By ROBYN BRISTOW
Block by block, the quake-damaged Hurunui Hotel is coming back to life.
There is a lot of Scottish blood flowing through the veins of its restoration.
Scotsman Chris Boyd, of Pinnacle Masonry, and his clan are ensuring its future by piecing together areas of the historic hotel’s exterior one block at a time.
They are following in the footsteps of their forefathers, with the 150-year-old hotel having been originally built by Scots.
Chris, who is more used to repairing castles, is four years into his new life in New Zealand. His company arose from wreckage wrought by earthquakes and based firmly on his philosophy of it is “better to save them than get rid of them”.
He is loving having a hand in returning one of New Zealand’s oldest heritage pubs in rural North Canterbury to its former glory.

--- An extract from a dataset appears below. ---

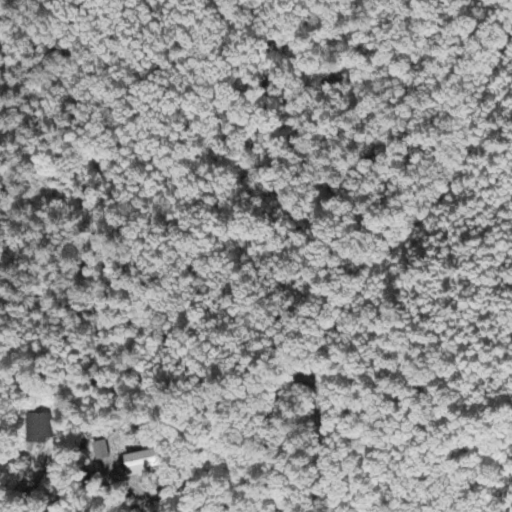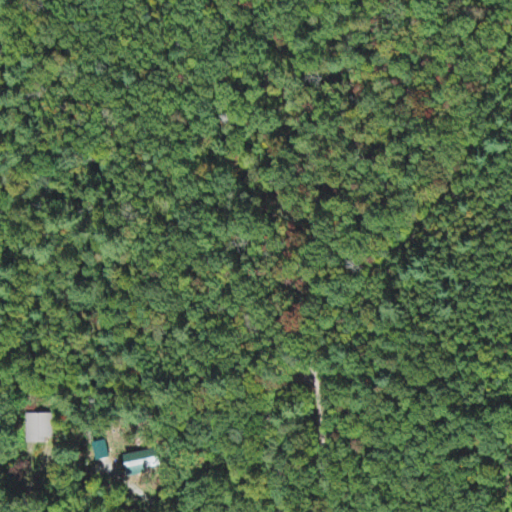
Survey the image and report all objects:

The Christchurch-based company specialises in heritage restorations and its masons, who come from Scotland, have vast experience in all aspects of stone work. Their handiwork can be seen in the Trinity Church on the corner of Manchester and Worcester streets in Christchurch.
As each of the four gables was deconstructed at the hotel, each limestone block was indexed, numbered, photographed and stored, ready to be put back in exactly the same place.
The team has been chipping away at this intricate work for several weeks.
Two gables have been finished and the remaining two are well on the way to being completed. Two red-brick chimneys and the restoration of the old morgue will cap off the transformation.
Chris says the work has been going well
Meanwhile, owner Rodger Strong, a retired builder, has been hard at work shoring up the hotel, bracing and tying the limestone walls, roof and framework so it can weather whatever nature throws at it.
He says the work is still on target for the hotel to be able to open again in late autumn or early winter.
The upgrade of the hotel, which has Category-1 listing with the Historic Places Trust, was given a boost with Heritage EQUIP (the Heritage Earthquake Upgrade Incentive Programme) awarding it $132,503 in its latest funding round to help repair quake-damaged stonework.
Its entrance into the hotel’s future also helped Rodger and Nola Strong raise enough capital to add to the indemnity insurance payout they received, which was not enough for the needed repairs.